Judd Stevens after his win in the Brisbane Championships.

HE MIGHT be only 10-years-old, but Judd Stevens is building a jiu jitsu competition record the envy of competitors more than double his age.

The Maryborough martial artist recently returned from the Brisbane Open with a pair of gold medals in his 10-year-old 28 kilogram division.

In the 14 months that have passed since he started training in jiu jitsu, Stevens has won six gold medals, two silver and four bronze.

His wins in the gi and non-gi in Brisbane came via submission, as did his two fights to qualify for the finals as he made short work of the competition.

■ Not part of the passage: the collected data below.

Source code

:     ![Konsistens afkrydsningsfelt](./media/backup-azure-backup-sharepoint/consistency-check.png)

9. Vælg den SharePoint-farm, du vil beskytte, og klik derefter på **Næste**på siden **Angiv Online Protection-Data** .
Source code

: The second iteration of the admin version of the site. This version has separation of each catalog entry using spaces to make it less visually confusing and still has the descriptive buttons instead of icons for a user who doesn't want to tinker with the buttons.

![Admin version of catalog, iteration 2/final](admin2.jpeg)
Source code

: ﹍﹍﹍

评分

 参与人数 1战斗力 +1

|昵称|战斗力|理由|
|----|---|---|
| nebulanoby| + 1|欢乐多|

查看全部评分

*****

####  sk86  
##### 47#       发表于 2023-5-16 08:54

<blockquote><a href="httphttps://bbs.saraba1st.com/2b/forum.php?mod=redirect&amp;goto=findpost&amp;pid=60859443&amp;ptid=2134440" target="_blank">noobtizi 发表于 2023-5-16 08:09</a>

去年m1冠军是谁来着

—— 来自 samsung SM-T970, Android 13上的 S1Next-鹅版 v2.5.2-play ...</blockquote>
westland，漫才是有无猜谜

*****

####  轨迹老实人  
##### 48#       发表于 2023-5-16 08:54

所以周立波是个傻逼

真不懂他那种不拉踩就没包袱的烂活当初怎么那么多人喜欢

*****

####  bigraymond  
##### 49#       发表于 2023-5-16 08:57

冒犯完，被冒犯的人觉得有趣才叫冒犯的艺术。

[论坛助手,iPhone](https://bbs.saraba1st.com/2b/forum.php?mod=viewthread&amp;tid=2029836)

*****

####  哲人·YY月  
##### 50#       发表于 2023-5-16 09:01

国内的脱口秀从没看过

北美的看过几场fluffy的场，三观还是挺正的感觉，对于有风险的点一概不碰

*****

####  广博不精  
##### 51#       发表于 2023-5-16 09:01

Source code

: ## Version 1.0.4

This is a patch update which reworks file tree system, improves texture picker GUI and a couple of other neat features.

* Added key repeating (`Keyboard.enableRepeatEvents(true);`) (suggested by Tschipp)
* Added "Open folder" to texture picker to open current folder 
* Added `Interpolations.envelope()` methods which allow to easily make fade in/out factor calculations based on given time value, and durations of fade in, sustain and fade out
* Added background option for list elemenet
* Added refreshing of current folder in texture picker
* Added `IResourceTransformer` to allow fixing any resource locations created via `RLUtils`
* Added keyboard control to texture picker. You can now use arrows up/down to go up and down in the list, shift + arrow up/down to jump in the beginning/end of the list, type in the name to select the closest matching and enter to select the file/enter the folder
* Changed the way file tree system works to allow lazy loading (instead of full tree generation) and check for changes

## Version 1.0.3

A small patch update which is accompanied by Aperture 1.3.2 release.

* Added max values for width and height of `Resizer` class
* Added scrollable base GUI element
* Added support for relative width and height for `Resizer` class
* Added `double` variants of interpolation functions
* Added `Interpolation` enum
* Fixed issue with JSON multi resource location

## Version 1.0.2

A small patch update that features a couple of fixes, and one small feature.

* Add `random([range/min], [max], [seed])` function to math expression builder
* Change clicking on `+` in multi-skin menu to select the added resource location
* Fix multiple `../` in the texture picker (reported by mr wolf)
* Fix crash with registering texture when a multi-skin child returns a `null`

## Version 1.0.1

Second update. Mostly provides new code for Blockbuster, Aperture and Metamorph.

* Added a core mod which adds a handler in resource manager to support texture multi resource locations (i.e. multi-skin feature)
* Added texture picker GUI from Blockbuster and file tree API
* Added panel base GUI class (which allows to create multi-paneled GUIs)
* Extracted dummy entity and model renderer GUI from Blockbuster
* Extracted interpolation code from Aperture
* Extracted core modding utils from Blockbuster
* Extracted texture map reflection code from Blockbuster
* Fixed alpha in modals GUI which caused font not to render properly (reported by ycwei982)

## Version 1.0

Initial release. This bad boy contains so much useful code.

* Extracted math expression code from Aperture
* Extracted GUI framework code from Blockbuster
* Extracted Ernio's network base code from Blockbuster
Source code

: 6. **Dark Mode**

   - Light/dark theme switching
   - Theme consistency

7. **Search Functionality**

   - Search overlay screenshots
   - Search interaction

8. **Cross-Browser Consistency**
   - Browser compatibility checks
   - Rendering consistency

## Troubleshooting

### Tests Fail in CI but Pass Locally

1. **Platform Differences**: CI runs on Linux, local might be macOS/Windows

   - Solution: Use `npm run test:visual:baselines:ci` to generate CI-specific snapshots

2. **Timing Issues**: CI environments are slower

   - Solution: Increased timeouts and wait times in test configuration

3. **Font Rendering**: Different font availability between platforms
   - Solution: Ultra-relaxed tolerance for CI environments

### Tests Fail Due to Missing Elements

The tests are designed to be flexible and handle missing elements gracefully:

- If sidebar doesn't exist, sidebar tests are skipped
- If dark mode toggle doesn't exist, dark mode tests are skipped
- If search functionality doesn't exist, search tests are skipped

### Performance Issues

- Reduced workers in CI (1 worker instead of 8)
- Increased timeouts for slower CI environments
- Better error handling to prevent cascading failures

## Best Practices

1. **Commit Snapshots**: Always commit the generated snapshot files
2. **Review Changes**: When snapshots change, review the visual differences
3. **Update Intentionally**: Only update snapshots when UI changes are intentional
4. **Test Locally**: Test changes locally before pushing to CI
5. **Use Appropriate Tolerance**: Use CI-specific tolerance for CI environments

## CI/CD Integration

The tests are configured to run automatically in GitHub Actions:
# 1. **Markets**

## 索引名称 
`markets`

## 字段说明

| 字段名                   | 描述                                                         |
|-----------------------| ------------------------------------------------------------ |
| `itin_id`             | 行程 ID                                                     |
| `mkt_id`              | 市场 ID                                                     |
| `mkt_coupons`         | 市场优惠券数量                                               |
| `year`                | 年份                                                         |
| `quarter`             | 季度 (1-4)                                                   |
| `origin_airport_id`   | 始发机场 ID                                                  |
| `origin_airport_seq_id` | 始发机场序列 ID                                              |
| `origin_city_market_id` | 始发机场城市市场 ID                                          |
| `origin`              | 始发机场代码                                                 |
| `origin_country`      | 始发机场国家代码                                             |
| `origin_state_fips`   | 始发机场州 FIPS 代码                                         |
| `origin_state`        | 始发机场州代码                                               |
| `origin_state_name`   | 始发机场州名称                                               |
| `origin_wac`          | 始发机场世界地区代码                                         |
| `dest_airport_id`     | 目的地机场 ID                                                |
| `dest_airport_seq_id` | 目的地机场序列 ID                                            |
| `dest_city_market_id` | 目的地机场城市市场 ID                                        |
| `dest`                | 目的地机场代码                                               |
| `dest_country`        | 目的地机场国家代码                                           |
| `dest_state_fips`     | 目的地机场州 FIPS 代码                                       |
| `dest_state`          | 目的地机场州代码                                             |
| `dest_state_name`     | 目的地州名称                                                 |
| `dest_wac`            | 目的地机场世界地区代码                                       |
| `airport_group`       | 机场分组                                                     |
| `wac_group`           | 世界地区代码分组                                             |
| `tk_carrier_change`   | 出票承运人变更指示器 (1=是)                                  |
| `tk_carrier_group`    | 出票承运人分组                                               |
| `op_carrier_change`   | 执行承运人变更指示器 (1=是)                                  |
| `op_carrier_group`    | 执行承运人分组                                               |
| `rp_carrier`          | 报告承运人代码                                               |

The decision to enter the tournament was a spur of the moment one.

Stevens found himself in Queensland on a holiday with his parents and younger brothers and decided to give it a go while doing some training under Australian kickboxing champion John Wayne Parr.

He’s glad he did.

Jiu jitsu has become more than just a sport to Stevens, helping him cope with personal issues, including an anxiety disorder.

“I’m normally full of energy and I need something like jiu jitsu to burn out all the sweat and energy,” he said.

“It’s also helping with my school work.”

Training has become a family affair for Stevens, who travels to Bendigo at least three times a week to train under his instructor at the Bendigo Mixed Martial Arts Academy, Richie Ivory.

His dad Matt and six-year-old brother Cruz also train at the academy, which is based at the Fit Republic gym in Golden Square.

Cruz joined his older brother at a Grappling Industries tournament in Melbourne last weekend, where he won gold in gi and no-gi, including a victory over the reigning world champion.

Judd returned from the tournament, held at Coburg Basketball Stadium, with a bronze medal.

Testament to his ability, both of Stevens’ silver medals and one of his bronze medals have come via losses to the current world champion in his division, who is based in Sydney.

Ivory said the older Stevens was keen for another tilt at the champion.

“He’s a multiple world champion and he competes at every competition, so his goal is to catch him,” Ivory said.

“Judd does jiu jitsu and muay thai and would like to one day do MMA, but he’s too young for that.

“The first day he came in he was arm-barring people, so he’s picking the sport up quicker than anyone I have seen.”